5) Ensure the VM can reach outbound HTTPS and is reachable from your firewall on syslog ports.
Point your firewall logs at the collector
What to send
• Firewall deny/drop events and intrusion alerts.
• IDS/IPS alerts, web filter and malware gateway alerts where available.
• Optional: repeated VPN or auth failures.
Firewall setup
1) Find the PCA IP (COLLECTOR_IP).
2) In your firewall, enable remote syslog and set destination = COLLECTOR_IP on UDP 514 (or your chosen syslog port).
3) Select security-related facilities. Include blocked inbound, scans, known exploits, and IPS events.
4) Save. Generate a quick test (for example a harmless external port scan against your public IP) to confirm logs flow.
[Screenshot: Firewall syslog screen with COLLECTOR_IP and UDP 514 configured — save as police-cyberalarm-firewall-syslog-config.png]
Tip: If you run Linux firewalld on the collector, allow UDP 514 from your firewall, or disable the local firewall if this is a dedicated DMZ monitor.
Enable external vulnerability scans
Set once, benefit monthly
1) Confirm your public IPs and website URLs in the member area or collector interface.
2) Opt in to scanning. Monthly is common and sensible for most SMEs.
3) Scans are performed from the Police CyberAlarm service, not from your local collector.
4) You will receive a vulnerabilities report with clear, fix-first guidance.
Prove it works
Quick validation
• Check your firewall shows syslog events sent to COLLECTOR_IP.
• Confirm the collector shows connected status or recent activity.
• Expect your first monthly report after the first full cycle. If nothing arrives, review syslog settings or ask support to confirm receipt.
Recovery mindset
PCA turns noise into decisions: block these IPs, patch those services, close that port.

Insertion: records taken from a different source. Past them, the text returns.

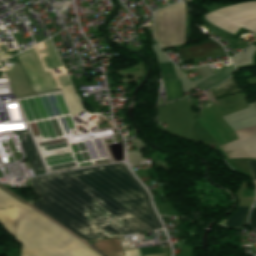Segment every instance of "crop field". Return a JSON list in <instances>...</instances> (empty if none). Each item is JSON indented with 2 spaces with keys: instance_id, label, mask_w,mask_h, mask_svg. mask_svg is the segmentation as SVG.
Listing matches in <instances>:
<instances>
[{
  "instance_id": "12",
  "label": "crop field",
  "mask_w": 256,
  "mask_h": 256,
  "mask_svg": "<svg viewBox=\"0 0 256 256\" xmlns=\"http://www.w3.org/2000/svg\"><path fill=\"white\" fill-rule=\"evenodd\" d=\"M249 224L256 229V208H252L249 217Z\"/></svg>"
},
{
  "instance_id": "5",
  "label": "crop field",
  "mask_w": 256,
  "mask_h": 256,
  "mask_svg": "<svg viewBox=\"0 0 256 256\" xmlns=\"http://www.w3.org/2000/svg\"><path fill=\"white\" fill-rule=\"evenodd\" d=\"M238 140L219 146L228 159H256V125L235 130Z\"/></svg>"
},
{
  "instance_id": "4",
  "label": "crop field",
  "mask_w": 256,
  "mask_h": 256,
  "mask_svg": "<svg viewBox=\"0 0 256 256\" xmlns=\"http://www.w3.org/2000/svg\"><path fill=\"white\" fill-rule=\"evenodd\" d=\"M204 18L232 34L240 27L256 33V2L233 5L205 15Z\"/></svg>"
},
{
  "instance_id": "13",
  "label": "crop field",
  "mask_w": 256,
  "mask_h": 256,
  "mask_svg": "<svg viewBox=\"0 0 256 256\" xmlns=\"http://www.w3.org/2000/svg\"><path fill=\"white\" fill-rule=\"evenodd\" d=\"M253 180H256V162L247 161Z\"/></svg>"
},
{
  "instance_id": "10",
  "label": "crop field",
  "mask_w": 256,
  "mask_h": 256,
  "mask_svg": "<svg viewBox=\"0 0 256 256\" xmlns=\"http://www.w3.org/2000/svg\"><path fill=\"white\" fill-rule=\"evenodd\" d=\"M249 206H240L237 213L225 220V226L236 228L246 224V217Z\"/></svg>"
},
{
  "instance_id": "11",
  "label": "crop field",
  "mask_w": 256,
  "mask_h": 256,
  "mask_svg": "<svg viewBox=\"0 0 256 256\" xmlns=\"http://www.w3.org/2000/svg\"><path fill=\"white\" fill-rule=\"evenodd\" d=\"M61 91L63 93V96L66 100V103L68 105V108H69L72 116L82 110L81 105H80L72 87L63 88V89H61Z\"/></svg>"
},
{
  "instance_id": "3",
  "label": "crop field",
  "mask_w": 256,
  "mask_h": 256,
  "mask_svg": "<svg viewBox=\"0 0 256 256\" xmlns=\"http://www.w3.org/2000/svg\"><path fill=\"white\" fill-rule=\"evenodd\" d=\"M184 27L185 6L180 2L155 13L153 37L160 47L183 44Z\"/></svg>"
},
{
  "instance_id": "1",
  "label": "crop field",
  "mask_w": 256,
  "mask_h": 256,
  "mask_svg": "<svg viewBox=\"0 0 256 256\" xmlns=\"http://www.w3.org/2000/svg\"><path fill=\"white\" fill-rule=\"evenodd\" d=\"M29 179L30 204L84 240L162 228L123 163Z\"/></svg>"
},
{
  "instance_id": "9",
  "label": "crop field",
  "mask_w": 256,
  "mask_h": 256,
  "mask_svg": "<svg viewBox=\"0 0 256 256\" xmlns=\"http://www.w3.org/2000/svg\"><path fill=\"white\" fill-rule=\"evenodd\" d=\"M191 135L196 141L219 144L198 120L191 127Z\"/></svg>"
},
{
  "instance_id": "14",
  "label": "crop field",
  "mask_w": 256,
  "mask_h": 256,
  "mask_svg": "<svg viewBox=\"0 0 256 256\" xmlns=\"http://www.w3.org/2000/svg\"><path fill=\"white\" fill-rule=\"evenodd\" d=\"M124 253H125V256H140L138 249L127 250V251H124Z\"/></svg>"
},
{
  "instance_id": "7",
  "label": "crop field",
  "mask_w": 256,
  "mask_h": 256,
  "mask_svg": "<svg viewBox=\"0 0 256 256\" xmlns=\"http://www.w3.org/2000/svg\"><path fill=\"white\" fill-rule=\"evenodd\" d=\"M212 91L215 93L218 99L242 92V90L236 86L233 76L227 79L224 83L212 88ZM212 91L210 89L208 90V93L210 95V98H212L213 101H215L217 100V97L214 95Z\"/></svg>"
},
{
  "instance_id": "6",
  "label": "crop field",
  "mask_w": 256,
  "mask_h": 256,
  "mask_svg": "<svg viewBox=\"0 0 256 256\" xmlns=\"http://www.w3.org/2000/svg\"><path fill=\"white\" fill-rule=\"evenodd\" d=\"M34 172L45 170L26 130L16 131Z\"/></svg>"
},
{
  "instance_id": "8",
  "label": "crop field",
  "mask_w": 256,
  "mask_h": 256,
  "mask_svg": "<svg viewBox=\"0 0 256 256\" xmlns=\"http://www.w3.org/2000/svg\"><path fill=\"white\" fill-rule=\"evenodd\" d=\"M234 72H235V70L233 68V65H230L227 68H225L224 70L215 74L214 76H212V77L210 76L211 78H209L207 80L205 79L206 81H204L196 86H198L202 90L209 89V88L215 86L216 84L220 83L221 81H223L225 78H227Z\"/></svg>"
},
{
  "instance_id": "2",
  "label": "crop field",
  "mask_w": 256,
  "mask_h": 256,
  "mask_svg": "<svg viewBox=\"0 0 256 256\" xmlns=\"http://www.w3.org/2000/svg\"><path fill=\"white\" fill-rule=\"evenodd\" d=\"M0 224L22 245L21 256H98L1 189Z\"/></svg>"
}]
</instances>
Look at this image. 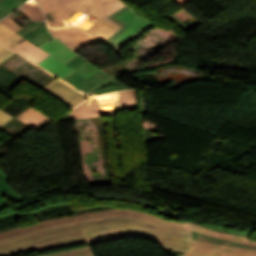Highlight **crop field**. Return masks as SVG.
<instances>
[{
  "mask_svg": "<svg viewBox=\"0 0 256 256\" xmlns=\"http://www.w3.org/2000/svg\"><path fill=\"white\" fill-rule=\"evenodd\" d=\"M124 236H144L162 249L185 253L191 248V230L183 223L149 213L111 209L54 218L0 233V256L34 247L36 251Z\"/></svg>",
  "mask_w": 256,
  "mask_h": 256,
  "instance_id": "crop-field-1",
  "label": "crop field"
},
{
  "mask_svg": "<svg viewBox=\"0 0 256 256\" xmlns=\"http://www.w3.org/2000/svg\"><path fill=\"white\" fill-rule=\"evenodd\" d=\"M54 22L49 30L78 25L101 43L123 26L107 17L125 4L120 0H36Z\"/></svg>",
  "mask_w": 256,
  "mask_h": 256,
  "instance_id": "crop-field-2",
  "label": "crop field"
},
{
  "mask_svg": "<svg viewBox=\"0 0 256 256\" xmlns=\"http://www.w3.org/2000/svg\"><path fill=\"white\" fill-rule=\"evenodd\" d=\"M192 230V248L187 254L196 256H256V242L184 222Z\"/></svg>",
  "mask_w": 256,
  "mask_h": 256,
  "instance_id": "crop-field-3",
  "label": "crop field"
},
{
  "mask_svg": "<svg viewBox=\"0 0 256 256\" xmlns=\"http://www.w3.org/2000/svg\"><path fill=\"white\" fill-rule=\"evenodd\" d=\"M138 108L136 90H127L86 100L70 112V120L91 118Z\"/></svg>",
  "mask_w": 256,
  "mask_h": 256,
  "instance_id": "crop-field-4",
  "label": "crop field"
},
{
  "mask_svg": "<svg viewBox=\"0 0 256 256\" xmlns=\"http://www.w3.org/2000/svg\"><path fill=\"white\" fill-rule=\"evenodd\" d=\"M108 18L124 26L102 43L117 53L122 46L139 37L154 25L129 6H125Z\"/></svg>",
  "mask_w": 256,
  "mask_h": 256,
  "instance_id": "crop-field-5",
  "label": "crop field"
},
{
  "mask_svg": "<svg viewBox=\"0 0 256 256\" xmlns=\"http://www.w3.org/2000/svg\"><path fill=\"white\" fill-rule=\"evenodd\" d=\"M38 47L49 53L50 56L48 55L49 57L37 65L61 80L75 72L65 64L78 54L72 52L57 39L52 37L48 41L38 45Z\"/></svg>",
  "mask_w": 256,
  "mask_h": 256,
  "instance_id": "crop-field-6",
  "label": "crop field"
},
{
  "mask_svg": "<svg viewBox=\"0 0 256 256\" xmlns=\"http://www.w3.org/2000/svg\"><path fill=\"white\" fill-rule=\"evenodd\" d=\"M50 32L66 45L70 46L73 50L99 43V41L94 39L78 26L51 30Z\"/></svg>",
  "mask_w": 256,
  "mask_h": 256,
  "instance_id": "crop-field-7",
  "label": "crop field"
},
{
  "mask_svg": "<svg viewBox=\"0 0 256 256\" xmlns=\"http://www.w3.org/2000/svg\"><path fill=\"white\" fill-rule=\"evenodd\" d=\"M41 89L53 95L54 97H56L57 99H59L71 108L80 104L82 101H84L86 97L58 79L45 85Z\"/></svg>",
  "mask_w": 256,
  "mask_h": 256,
  "instance_id": "crop-field-8",
  "label": "crop field"
},
{
  "mask_svg": "<svg viewBox=\"0 0 256 256\" xmlns=\"http://www.w3.org/2000/svg\"><path fill=\"white\" fill-rule=\"evenodd\" d=\"M110 77L111 76H109L102 70L89 76L88 78L75 72L62 81L74 88L75 90L81 92L82 94L87 95V93L91 89H93Z\"/></svg>",
  "mask_w": 256,
  "mask_h": 256,
  "instance_id": "crop-field-9",
  "label": "crop field"
},
{
  "mask_svg": "<svg viewBox=\"0 0 256 256\" xmlns=\"http://www.w3.org/2000/svg\"><path fill=\"white\" fill-rule=\"evenodd\" d=\"M18 9L21 10L23 13H25L27 16H29L33 21L45 20L43 12L38 7L35 0H30V1L26 2L25 4H23L22 6H20L19 8H17L10 15H8L6 18H4L0 21V22L4 23L5 25H7L9 28H11L15 32L22 29V27H20L18 24H16L9 17L13 13H15Z\"/></svg>",
  "mask_w": 256,
  "mask_h": 256,
  "instance_id": "crop-field-10",
  "label": "crop field"
},
{
  "mask_svg": "<svg viewBox=\"0 0 256 256\" xmlns=\"http://www.w3.org/2000/svg\"><path fill=\"white\" fill-rule=\"evenodd\" d=\"M21 35L22 37L30 40L35 45H38L45 40L49 39L52 37L47 30L46 25L40 23V22H35L26 28H24L22 31L17 33Z\"/></svg>",
  "mask_w": 256,
  "mask_h": 256,
  "instance_id": "crop-field-11",
  "label": "crop field"
},
{
  "mask_svg": "<svg viewBox=\"0 0 256 256\" xmlns=\"http://www.w3.org/2000/svg\"><path fill=\"white\" fill-rule=\"evenodd\" d=\"M13 50L36 64L49 55L30 43L28 40H25L15 46Z\"/></svg>",
  "mask_w": 256,
  "mask_h": 256,
  "instance_id": "crop-field-12",
  "label": "crop field"
},
{
  "mask_svg": "<svg viewBox=\"0 0 256 256\" xmlns=\"http://www.w3.org/2000/svg\"><path fill=\"white\" fill-rule=\"evenodd\" d=\"M8 178L9 177L0 169V209L10 205L3 196L8 195L16 203L24 200V198L8 186Z\"/></svg>",
  "mask_w": 256,
  "mask_h": 256,
  "instance_id": "crop-field-13",
  "label": "crop field"
},
{
  "mask_svg": "<svg viewBox=\"0 0 256 256\" xmlns=\"http://www.w3.org/2000/svg\"><path fill=\"white\" fill-rule=\"evenodd\" d=\"M128 87L116 80L115 78H111L104 82L103 84L99 85L98 87L94 88L88 95V98L93 96H99L103 94L112 93L115 91L127 89ZM87 98V99H88Z\"/></svg>",
  "mask_w": 256,
  "mask_h": 256,
  "instance_id": "crop-field-14",
  "label": "crop field"
},
{
  "mask_svg": "<svg viewBox=\"0 0 256 256\" xmlns=\"http://www.w3.org/2000/svg\"><path fill=\"white\" fill-rule=\"evenodd\" d=\"M21 121L25 122L29 126L33 127L36 126L48 119H50L49 116L45 115L44 113L40 112L39 110L31 107L24 113H22L20 116L17 117Z\"/></svg>",
  "mask_w": 256,
  "mask_h": 256,
  "instance_id": "crop-field-15",
  "label": "crop field"
},
{
  "mask_svg": "<svg viewBox=\"0 0 256 256\" xmlns=\"http://www.w3.org/2000/svg\"><path fill=\"white\" fill-rule=\"evenodd\" d=\"M25 40L11 29L0 23V42L8 48H12L19 42Z\"/></svg>",
  "mask_w": 256,
  "mask_h": 256,
  "instance_id": "crop-field-16",
  "label": "crop field"
},
{
  "mask_svg": "<svg viewBox=\"0 0 256 256\" xmlns=\"http://www.w3.org/2000/svg\"><path fill=\"white\" fill-rule=\"evenodd\" d=\"M39 256H93L89 247H80L68 250L57 251Z\"/></svg>",
  "mask_w": 256,
  "mask_h": 256,
  "instance_id": "crop-field-17",
  "label": "crop field"
},
{
  "mask_svg": "<svg viewBox=\"0 0 256 256\" xmlns=\"http://www.w3.org/2000/svg\"><path fill=\"white\" fill-rule=\"evenodd\" d=\"M22 3L20 0H0V19L19 7Z\"/></svg>",
  "mask_w": 256,
  "mask_h": 256,
  "instance_id": "crop-field-18",
  "label": "crop field"
},
{
  "mask_svg": "<svg viewBox=\"0 0 256 256\" xmlns=\"http://www.w3.org/2000/svg\"><path fill=\"white\" fill-rule=\"evenodd\" d=\"M74 70L87 77V76L99 71L100 69H98L96 66H94L89 61H86Z\"/></svg>",
  "mask_w": 256,
  "mask_h": 256,
  "instance_id": "crop-field-19",
  "label": "crop field"
},
{
  "mask_svg": "<svg viewBox=\"0 0 256 256\" xmlns=\"http://www.w3.org/2000/svg\"><path fill=\"white\" fill-rule=\"evenodd\" d=\"M15 54L16 53L0 45V65L3 64L8 59H10L11 57H13Z\"/></svg>",
  "mask_w": 256,
  "mask_h": 256,
  "instance_id": "crop-field-20",
  "label": "crop field"
},
{
  "mask_svg": "<svg viewBox=\"0 0 256 256\" xmlns=\"http://www.w3.org/2000/svg\"><path fill=\"white\" fill-rule=\"evenodd\" d=\"M1 109H0V128L2 126H4L5 124L9 123L10 121H12L13 119H15V116H13Z\"/></svg>",
  "mask_w": 256,
  "mask_h": 256,
  "instance_id": "crop-field-21",
  "label": "crop field"
},
{
  "mask_svg": "<svg viewBox=\"0 0 256 256\" xmlns=\"http://www.w3.org/2000/svg\"><path fill=\"white\" fill-rule=\"evenodd\" d=\"M210 229L216 230V231H220V232H225V233H231V234H236V235H240L243 236L247 239H250L251 236H249L248 234L245 233H240V232H235V231H229V230H224V229H220V228H216V227H212V226H206Z\"/></svg>",
  "mask_w": 256,
  "mask_h": 256,
  "instance_id": "crop-field-22",
  "label": "crop field"
},
{
  "mask_svg": "<svg viewBox=\"0 0 256 256\" xmlns=\"http://www.w3.org/2000/svg\"><path fill=\"white\" fill-rule=\"evenodd\" d=\"M84 61H86V59L82 58L81 56H77L76 58H74L72 61H70L68 64V66H70L71 68H76L77 66H79L81 63H83Z\"/></svg>",
  "mask_w": 256,
  "mask_h": 256,
  "instance_id": "crop-field-23",
  "label": "crop field"
},
{
  "mask_svg": "<svg viewBox=\"0 0 256 256\" xmlns=\"http://www.w3.org/2000/svg\"><path fill=\"white\" fill-rule=\"evenodd\" d=\"M50 124H52V120H49V121H47V122H45V123H42V124H40V125H38V126H36V127H34V128H36L37 130H39V129H41V128L47 126V125H50Z\"/></svg>",
  "mask_w": 256,
  "mask_h": 256,
  "instance_id": "crop-field-24",
  "label": "crop field"
},
{
  "mask_svg": "<svg viewBox=\"0 0 256 256\" xmlns=\"http://www.w3.org/2000/svg\"><path fill=\"white\" fill-rule=\"evenodd\" d=\"M175 1L177 4H179L181 7L186 4L189 0H173Z\"/></svg>",
  "mask_w": 256,
  "mask_h": 256,
  "instance_id": "crop-field-25",
  "label": "crop field"
},
{
  "mask_svg": "<svg viewBox=\"0 0 256 256\" xmlns=\"http://www.w3.org/2000/svg\"><path fill=\"white\" fill-rule=\"evenodd\" d=\"M181 256H191V255L183 254V255H181Z\"/></svg>",
  "mask_w": 256,
  "mask_h": 256,
  "instance_id": "crop-field-26",
  "label": "crop field"
}]
</instances>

Put a short monthly slot in the diary to review reports and implement the top three actions. If you want a managed pathway from alert to action, we can host and run PCA for you.
Frequently solved problems
• No data visible: confirm firewall syslog points to COLLECTOR_IP on UDP 514 and the collector can reach the internet on 443.
• Proxy breaks outbound: exempt the collector from SSL inspection and outbound proxies.
• Too much log volume: start with deny/IPS events only, then add modules once stable.
• Multiple sites: point each site’s firewall at the same collector if bandwidth allows, or deploy an additional collector per site.
• Website scans flag issues: treat as a punch list. Patch, reconfigure, or disable weak services, then re-scan next cycle.
Quick reference checklists
Sizing
• Collector: 2 vCPU, 2 GB RAM, 25 GB disk. One VM handles most SMEs.
• Network: modest outbound bandwidth; logs are filtered and encrypted.
Job design
• Send only security-relevant logs first. Add extras later.
• Review monthly. Action the top three items. Track improvements.
Security
• Outbound HTTPS only. No inbound rules. Dedicated VM. Least access.
• Keep the collector patched via its automatic updates.